Антошке никогда еще не приходилось ночевать в сыром лесу под открытым небом, тем более на исходе лета, тем более в яме. Но сильнее холода его мучила беспомощность, злость, горькая обида — и, как ни странно, раскаяние. Он вспомнил, как в прошлом году в их городок пришла с корзиночкой учительных брошюр небольшая аккуратная зверюша и стала раздавать прохожим душеспасительные книжки с картинками. Сначала некоторые зверьки их брали, хотя и скептически фыркая:
— Ну, и что мне пользы от этой писанины?
— Вы только почитайте! — горячо говорила зверюша, для убедительности даже вставая на цыпочки. Она вся раскраснелась и размахивала лапками. — Это очень, очень полезная книга! Тут про то, как надо заботиться о своей душе… и вообще! Но не подумайте, здесь и масса полезных советов: например, как заварить целебную траву… и как поставить примочку… и что следует делать, чтобы вас не искушали дурные сны…
Но тут налетела буйная ватага молодых зверьков, в числе которых был и Антошка: они закружились вокруг зверюши в неприличном хороводе, вырвали у нее из лап корзиночку с душеполезными брошюрами, выпотрошили ее, вывалив прямо в дорожную пыль тонкие книжки с яркими картинками, показали зверюше длинный нос и унеслись с топотом и гиканьем. Один Антошка несколько раз оглянулся и с довольно-таки неприятным чувством увидел, как сразу побледневшая и притихшая зверюша некоторое время стояла, зажмурившись, изо всех сил сдерживая слезы, а потом, произнеся тихое «эхе-хе», стала собирать свои книжки. Некоторые из них порвались, и зверюша их гладила, словно прося прощения за то, что не сумела защитить. Конечно, при желании она могла бы вступить с молодыми зверьками в драку и даже, чего не бывает, довольно сильно отмутузить хотя бы одного из них, но, видимо, это была невоинственная зверюша. Главное же — ей, по-видимому, было жалко глупых молодых зверьков, которые не ведают, что творят, не каждый день едят досыта и вдобавок одеты Бог знает во что. Зверюши вообще отличаются врожденной способностью жалеть тех, кто их обидел, — так высоко в своем духовном развитии не забирается даже самый благочестивый зверек.

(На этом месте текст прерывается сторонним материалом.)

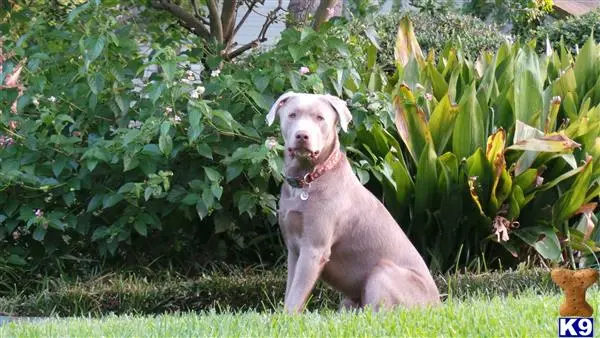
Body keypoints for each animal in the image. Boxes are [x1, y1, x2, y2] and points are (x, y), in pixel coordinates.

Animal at [268, 91, 440, 312]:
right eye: (292, 115)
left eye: (320, 118)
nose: (302, 136)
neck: (307, 180)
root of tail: (438, 304)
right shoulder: (293, 249)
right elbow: (290, 289)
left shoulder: (314, 248)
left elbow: (295, 296)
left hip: (382, 272)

«А ведь что плохого она нам сделала? — с тоской подумал Антошка. — Ну, хотела раздать свои дурацкие книжки… Так от книжки разве вред? Не хочешь — не читай… И не дурацкие вовсе они были, я одну потом подобрал, там было про любовь к родителям… И чего мы тогда на нее налетели?».
Антошка понял вдруг, что зверюша перед толпой зверьков должна чувствовать себя примерно так же, как зверек перед толпой зверцов, — так же беспомощно, униженно и жалко; к тому же она девочка, да еще и явившаяся в город добровольно, с благотворительной целью, и у Антошки предательски защипало в носу. Он даже поймал себя на том, что думает: «Ахти, бедный я зверек!» — но это было уже совершенно непростительно.
— Вот еще не хватало, — забормотал он вслух, — еще не хватало перед этими… А что же тогда ее хваленый Бог ее не защитил? И меня тоже? Он же мог нас всех тогда… и их сейчас… буквально в лепешку!